When we look at "crimes" rather than at the concept of "criminals" to describe human beings, we are able to humanize more of our fellow citizens who violate the law. This is not to encourage anarchy or disrespect for the law, but to encourage restraint, moderation, proportionality and reasonableness. We have no business pretending that a rapist and some habitual pot-smoker deserve the same label. I am a proud member of the NORML National Legal Committee, but you don't have to be a NORML advocate, a bleeding heart or Tommy Chong to think that sexual predation and car theft deserve the highest law enforcement and marijuana the lowest. Many of the same people who claim "the law is the law" the loudest can be found tooling at illegally high rates of speed in their SUVs, talking about how proud they are not to be "criminals."
I do not like the word "felon" either because it has gotten so watered down that someone who commits a rape and someone makes a one-rock transfer of crack cocaine bear the same label (for the felony of "distribution of CDS"). It makes it harder to be hard on truly predatory crimes when felonies become so obscenely inflated beyond their common law limits. In my home state, a rapist can ask for a pardon after 10 years under gubernatorial pardon regs, but someone convicted of distribution of CDS must wait 20 years; only a crackhead would think that crack is a bigger deal than rape.
In a way, you could say that this is a "conservative" position: let's not turn every damn offense against the state or public order into a "felony", but get it back to where the English common law stood on Independence Day, July 4, 1776. At a minimum, we should have grades of "felons" and "felonies" - intermediate for dealing CDS and severe for murder, rape and carjacking. The lifetime disenfranchisement of millions of poor people as "felons" for non-predatory crimes - more likely to be unable to hire a good defense attorney to fight and negotiate from a position of strength - has a direct impact on how poor peoples' needs get heard in Congress and state houses. In Canada, one of the first things that happens to a felon upon release from prison is voter registration: if you are free, you can vote. Not here, though things are improving.

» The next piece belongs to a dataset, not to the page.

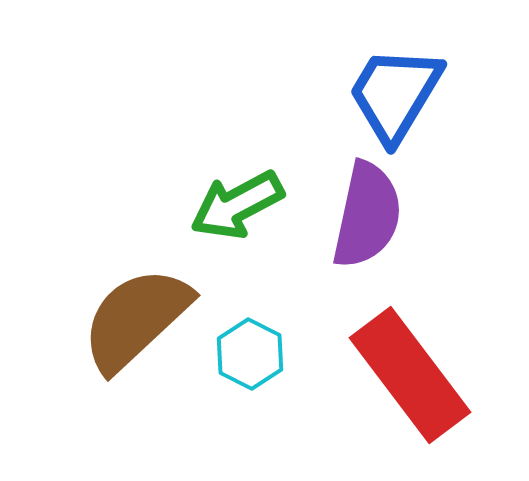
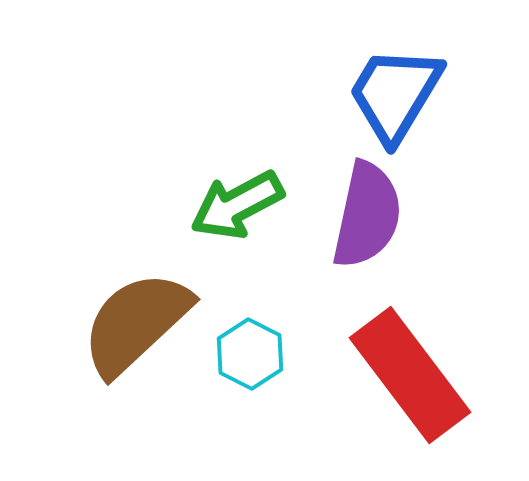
brown semicircle: moved 4 px down
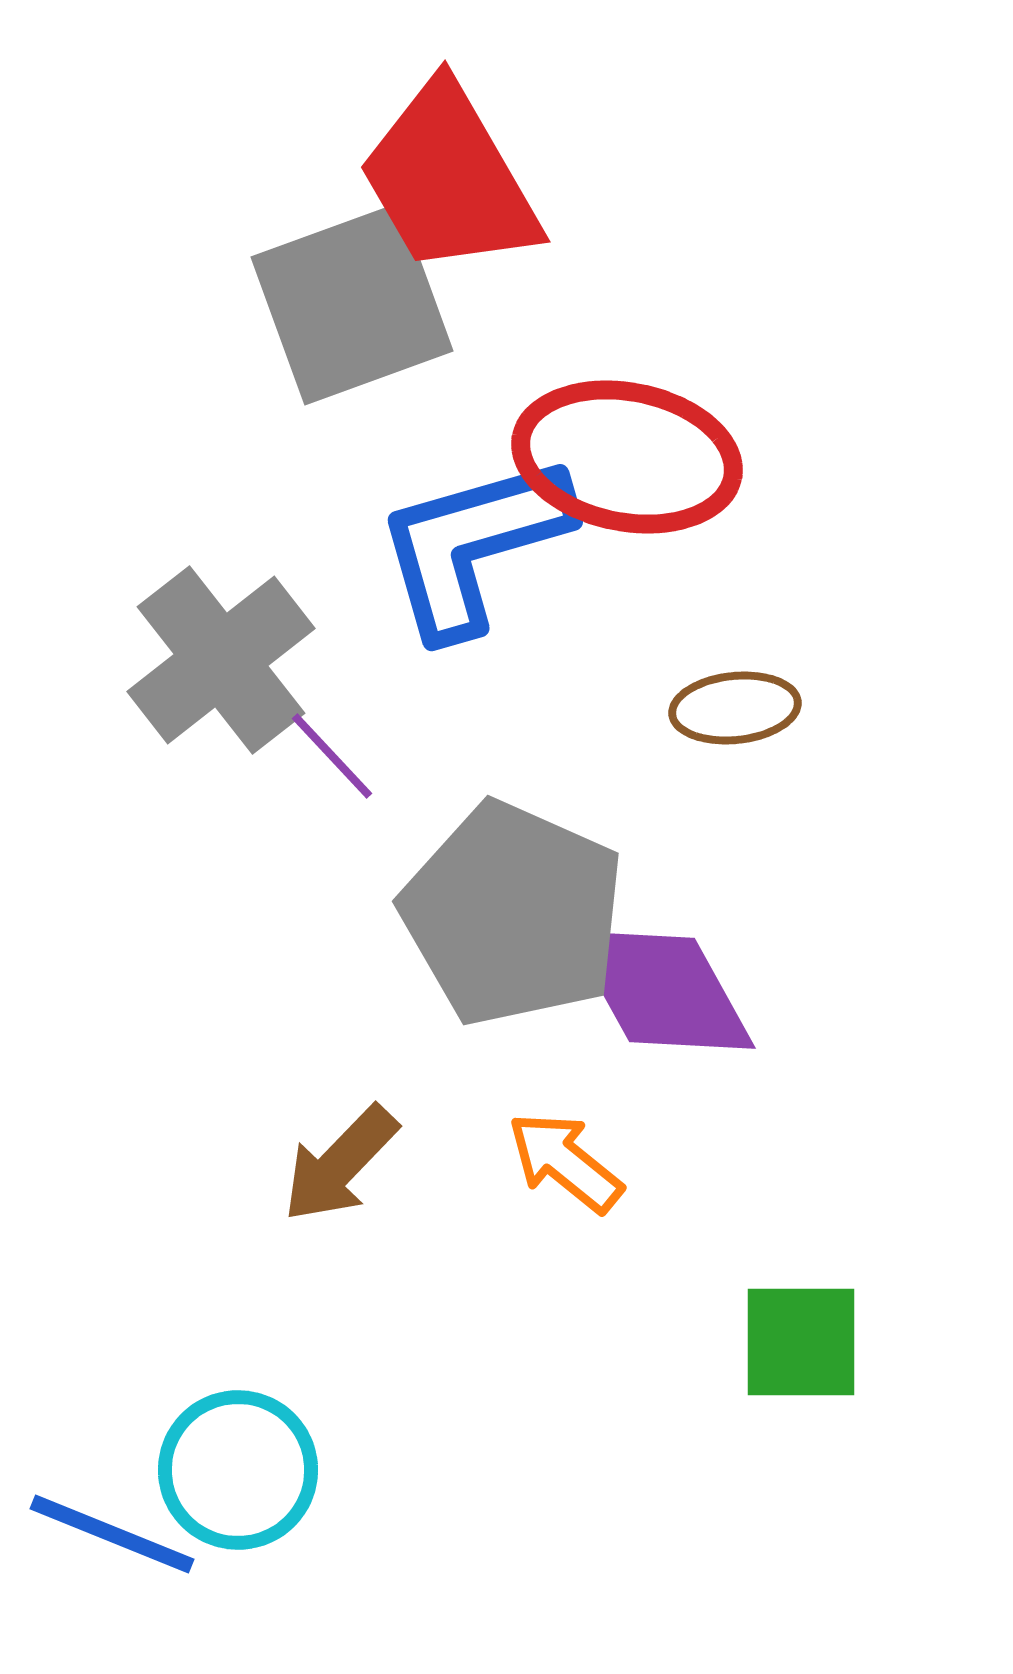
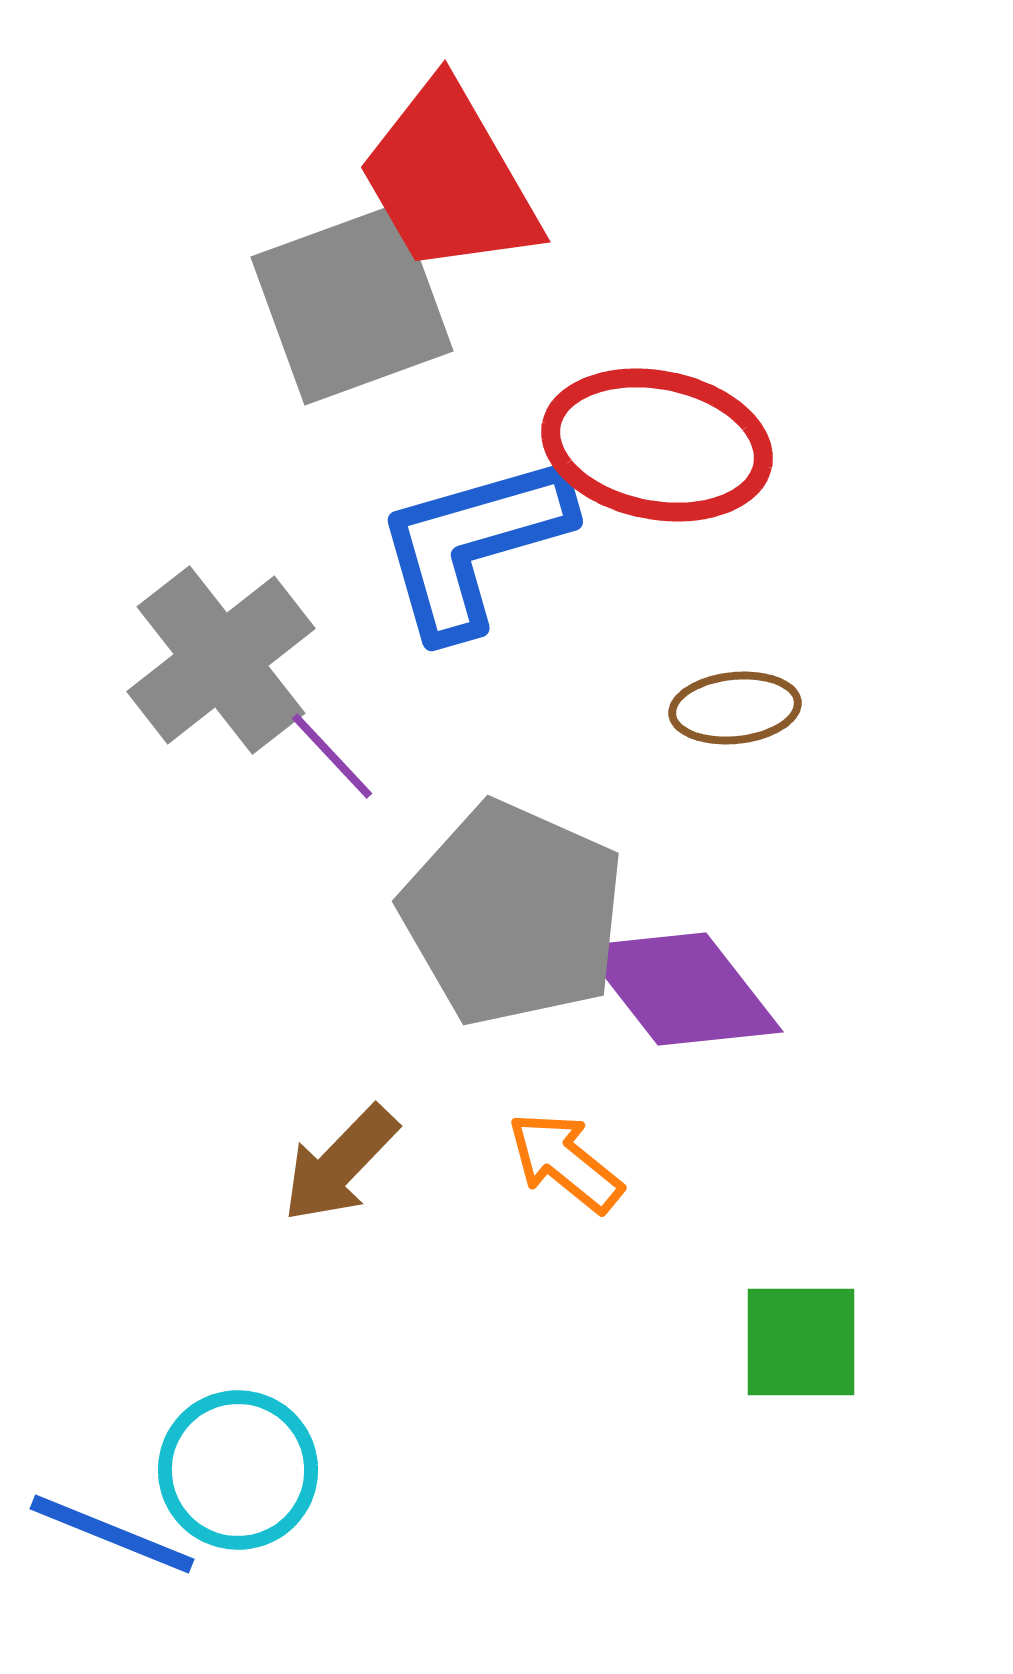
red ellipse: moved 30 px right, 12 px up
purple diamond: moved 20 px right, 1 px up; rotated 9 degrees counterclockwise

I don't fear "criminals" at all and I don't fear most "crime" - in part because I am male and big and look like a terrible target for a mugging, in part because I make a good enough living to live in a suburb with low-moderate crime rates, in part because I drive a high-mileage car with dents and in part because I know that most "crime" is victimless. I respectfully urge that the word "criminal" be purged from discourse and be replaced with discussions of actual crimes, with an emphasis on those crimes that actually victimize the bodies or property of real human beings, rather than merely the ego and control-freak natures of legislators whose first belch and hiccup are "there ought to be a law." No, Wilbur, most of the time, there oughtn't be.